Does anyone know what type of distribution this is?

$$f(x;\theta)=\theta e^{-x}+ 2(1-\theta)e^{-2x}$$

Where $\theta \in [0,1]$ and for $x \ge 0$.

I am trying to show that $f(x;\theta)$ is a density function.

Answer 1

Hint: It is a mixture (sum of nonnegative weights is $1$) of two exponential distribution densities. For fixed $\theta$, one needs to check that $f(x;\theta ) >0$ for all $x$ and that $\int_{-\infty}^\infty f(x; \theta) dx = 1$

Answer 2

A density function $f:\mathcal{X}\to \mathbb{R}$ must satisfy two properties:

1: $f(x)\geq 0 ~ \forall x\in\mathcal{X}$

2: $\int_{\mathcal{X}} f(x)\mathrm{d}x=1$.

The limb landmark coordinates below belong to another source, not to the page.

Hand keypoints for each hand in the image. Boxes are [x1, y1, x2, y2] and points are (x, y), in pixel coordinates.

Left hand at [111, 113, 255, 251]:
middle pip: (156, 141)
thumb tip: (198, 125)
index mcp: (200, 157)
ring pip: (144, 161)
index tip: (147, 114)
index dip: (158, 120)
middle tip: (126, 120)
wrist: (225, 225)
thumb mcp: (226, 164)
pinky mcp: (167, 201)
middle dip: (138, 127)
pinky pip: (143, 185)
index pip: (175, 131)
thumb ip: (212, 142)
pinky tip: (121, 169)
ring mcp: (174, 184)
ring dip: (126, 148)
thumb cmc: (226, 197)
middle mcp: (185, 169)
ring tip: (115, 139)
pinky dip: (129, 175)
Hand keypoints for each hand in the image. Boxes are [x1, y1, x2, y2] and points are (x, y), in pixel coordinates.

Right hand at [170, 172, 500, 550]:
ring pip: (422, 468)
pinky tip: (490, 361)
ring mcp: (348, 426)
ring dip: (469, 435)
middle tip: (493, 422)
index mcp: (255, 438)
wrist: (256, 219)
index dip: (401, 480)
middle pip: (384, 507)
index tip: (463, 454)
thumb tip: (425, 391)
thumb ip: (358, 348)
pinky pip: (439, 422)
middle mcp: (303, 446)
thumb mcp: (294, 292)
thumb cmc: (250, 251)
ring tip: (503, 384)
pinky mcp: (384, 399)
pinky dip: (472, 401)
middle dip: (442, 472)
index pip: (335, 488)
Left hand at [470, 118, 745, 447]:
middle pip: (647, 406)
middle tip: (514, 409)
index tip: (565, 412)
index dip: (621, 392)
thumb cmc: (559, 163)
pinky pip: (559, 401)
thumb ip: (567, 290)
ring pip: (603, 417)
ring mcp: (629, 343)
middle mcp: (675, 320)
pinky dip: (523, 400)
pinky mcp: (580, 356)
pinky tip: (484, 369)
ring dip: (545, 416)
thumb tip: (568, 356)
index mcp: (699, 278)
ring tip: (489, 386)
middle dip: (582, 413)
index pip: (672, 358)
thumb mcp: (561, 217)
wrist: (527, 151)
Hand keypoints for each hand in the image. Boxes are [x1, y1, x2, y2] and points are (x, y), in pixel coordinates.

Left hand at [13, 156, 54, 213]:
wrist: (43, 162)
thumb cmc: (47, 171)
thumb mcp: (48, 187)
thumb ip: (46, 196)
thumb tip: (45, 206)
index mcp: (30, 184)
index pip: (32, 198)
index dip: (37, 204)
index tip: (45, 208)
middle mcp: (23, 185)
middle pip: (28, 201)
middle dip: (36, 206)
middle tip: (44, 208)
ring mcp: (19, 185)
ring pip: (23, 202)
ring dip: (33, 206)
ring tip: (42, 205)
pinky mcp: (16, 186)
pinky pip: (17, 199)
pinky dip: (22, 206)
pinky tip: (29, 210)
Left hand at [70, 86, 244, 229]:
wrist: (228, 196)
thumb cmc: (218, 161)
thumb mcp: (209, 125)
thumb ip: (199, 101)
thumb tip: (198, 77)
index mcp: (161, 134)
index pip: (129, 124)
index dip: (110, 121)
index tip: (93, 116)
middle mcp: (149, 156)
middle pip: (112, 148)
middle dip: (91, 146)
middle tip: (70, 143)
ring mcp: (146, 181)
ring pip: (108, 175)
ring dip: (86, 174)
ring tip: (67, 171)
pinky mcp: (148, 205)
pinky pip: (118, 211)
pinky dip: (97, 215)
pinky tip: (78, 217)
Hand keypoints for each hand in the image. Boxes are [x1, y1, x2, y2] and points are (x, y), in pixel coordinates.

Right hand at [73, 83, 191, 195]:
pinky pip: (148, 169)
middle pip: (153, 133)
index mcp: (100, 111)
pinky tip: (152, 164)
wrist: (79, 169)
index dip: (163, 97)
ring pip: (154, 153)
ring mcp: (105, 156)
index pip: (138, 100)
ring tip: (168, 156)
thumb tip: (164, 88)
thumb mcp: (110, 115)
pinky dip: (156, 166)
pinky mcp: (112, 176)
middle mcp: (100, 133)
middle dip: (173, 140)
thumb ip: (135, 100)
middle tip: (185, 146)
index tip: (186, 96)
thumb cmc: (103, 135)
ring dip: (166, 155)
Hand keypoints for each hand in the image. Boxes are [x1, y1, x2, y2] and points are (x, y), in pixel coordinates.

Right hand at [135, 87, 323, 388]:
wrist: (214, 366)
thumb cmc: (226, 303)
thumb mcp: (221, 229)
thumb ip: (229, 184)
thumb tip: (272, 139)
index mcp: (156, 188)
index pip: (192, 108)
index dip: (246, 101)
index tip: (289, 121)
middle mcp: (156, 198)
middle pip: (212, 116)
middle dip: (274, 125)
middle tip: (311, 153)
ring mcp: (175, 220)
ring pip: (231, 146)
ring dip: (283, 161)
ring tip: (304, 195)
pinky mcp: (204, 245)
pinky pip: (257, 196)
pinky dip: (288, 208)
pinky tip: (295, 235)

Let's now investigate $g(x|\theta)=\theta e^{-x} + 2(1-\theta)e^{-2x}$. Well, if $\theta \in [0,1]$, it's pretty clear $g(x|\theta) \geq 0$. And, $$\int_{0}^{\infty}\theta e^{-x} + 2(1-\theta)e^{-2x} ~\mathrm{d}x=(-\theta e^{-x} + (-1/2)\cdot 2(1-\theta)e^{-2x})\bigg|^{\infty}_{0}$$ $$=(-\theta e^{-x} + (\theta-1)e^{-2x})\bigg|^{\infty}_{0}$$ $$=-\theta(0-1)+(\theta-1)(0-1)$$ $$=\theta+1-\theta=1.$$

Answer 3

Does anyone know what type of distribution this is?

It's a

Hyperexponential Distribution